START Exercise data
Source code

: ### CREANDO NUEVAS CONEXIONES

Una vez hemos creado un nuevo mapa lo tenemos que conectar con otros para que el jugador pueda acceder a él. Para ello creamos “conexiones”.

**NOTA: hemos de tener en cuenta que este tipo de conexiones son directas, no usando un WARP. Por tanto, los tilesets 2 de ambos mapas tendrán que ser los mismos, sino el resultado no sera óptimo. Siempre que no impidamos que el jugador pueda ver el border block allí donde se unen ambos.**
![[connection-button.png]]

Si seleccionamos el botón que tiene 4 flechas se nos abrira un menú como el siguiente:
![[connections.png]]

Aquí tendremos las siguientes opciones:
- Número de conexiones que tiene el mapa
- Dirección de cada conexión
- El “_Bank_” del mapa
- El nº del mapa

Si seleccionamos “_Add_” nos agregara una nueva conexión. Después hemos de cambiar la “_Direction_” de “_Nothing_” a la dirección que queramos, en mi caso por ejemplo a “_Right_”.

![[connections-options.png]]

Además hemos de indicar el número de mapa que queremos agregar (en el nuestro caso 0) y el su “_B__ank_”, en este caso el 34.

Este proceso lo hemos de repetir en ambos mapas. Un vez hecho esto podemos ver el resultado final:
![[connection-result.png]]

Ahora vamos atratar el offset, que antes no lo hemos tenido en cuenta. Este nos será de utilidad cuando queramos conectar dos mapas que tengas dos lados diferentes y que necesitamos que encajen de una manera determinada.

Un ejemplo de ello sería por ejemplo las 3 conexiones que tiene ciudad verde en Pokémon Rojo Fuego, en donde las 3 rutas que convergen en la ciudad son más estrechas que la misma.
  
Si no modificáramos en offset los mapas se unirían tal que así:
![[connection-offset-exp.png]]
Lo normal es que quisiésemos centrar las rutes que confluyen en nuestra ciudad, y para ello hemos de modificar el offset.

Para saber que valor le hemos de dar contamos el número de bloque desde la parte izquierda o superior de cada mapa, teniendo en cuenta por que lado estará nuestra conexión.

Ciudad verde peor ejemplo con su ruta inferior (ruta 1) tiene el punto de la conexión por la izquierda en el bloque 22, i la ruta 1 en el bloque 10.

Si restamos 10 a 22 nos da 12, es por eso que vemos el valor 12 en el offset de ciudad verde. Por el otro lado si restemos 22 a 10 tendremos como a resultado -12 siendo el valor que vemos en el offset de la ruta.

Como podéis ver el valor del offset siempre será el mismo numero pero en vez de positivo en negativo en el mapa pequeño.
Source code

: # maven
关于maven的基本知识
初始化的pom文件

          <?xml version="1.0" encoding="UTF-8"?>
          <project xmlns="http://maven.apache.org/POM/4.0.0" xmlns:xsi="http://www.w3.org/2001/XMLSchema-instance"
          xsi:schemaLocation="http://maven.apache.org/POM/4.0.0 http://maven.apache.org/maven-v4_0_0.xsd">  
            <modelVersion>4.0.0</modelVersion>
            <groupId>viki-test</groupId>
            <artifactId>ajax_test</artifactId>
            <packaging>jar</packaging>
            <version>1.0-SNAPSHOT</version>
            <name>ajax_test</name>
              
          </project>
END Exercise data
Copy out the lines of the records again unchanged, beginning at the line containing "Ahora vamos atratar" and continuing through the line containing "Lo normal es".

Ahora vamos atratar el offset, que antes no lo hemos tenido en cuenta. Este nos será de utilidad cuando queramos conectar dos mapas que tengas dos lados diferentes y que necesitamos que encajen de una manera determinada.

Un ejemplo de ello sería por ejemplo las 3 conexiones que tiene ciudad verde en Pokémon Rojo Fuego, en donde las 3 rutas que convergen en la ciudad son más estrechas que la misma.
  
Si no modificáramos en offset los mapas se unirían tal que así:
![[connection-offset-exp.png]]
Lo normal es que quisiésemos centrar las rutes que confluyen en nuestra ciudad, y para ello hemos de modificar el offset.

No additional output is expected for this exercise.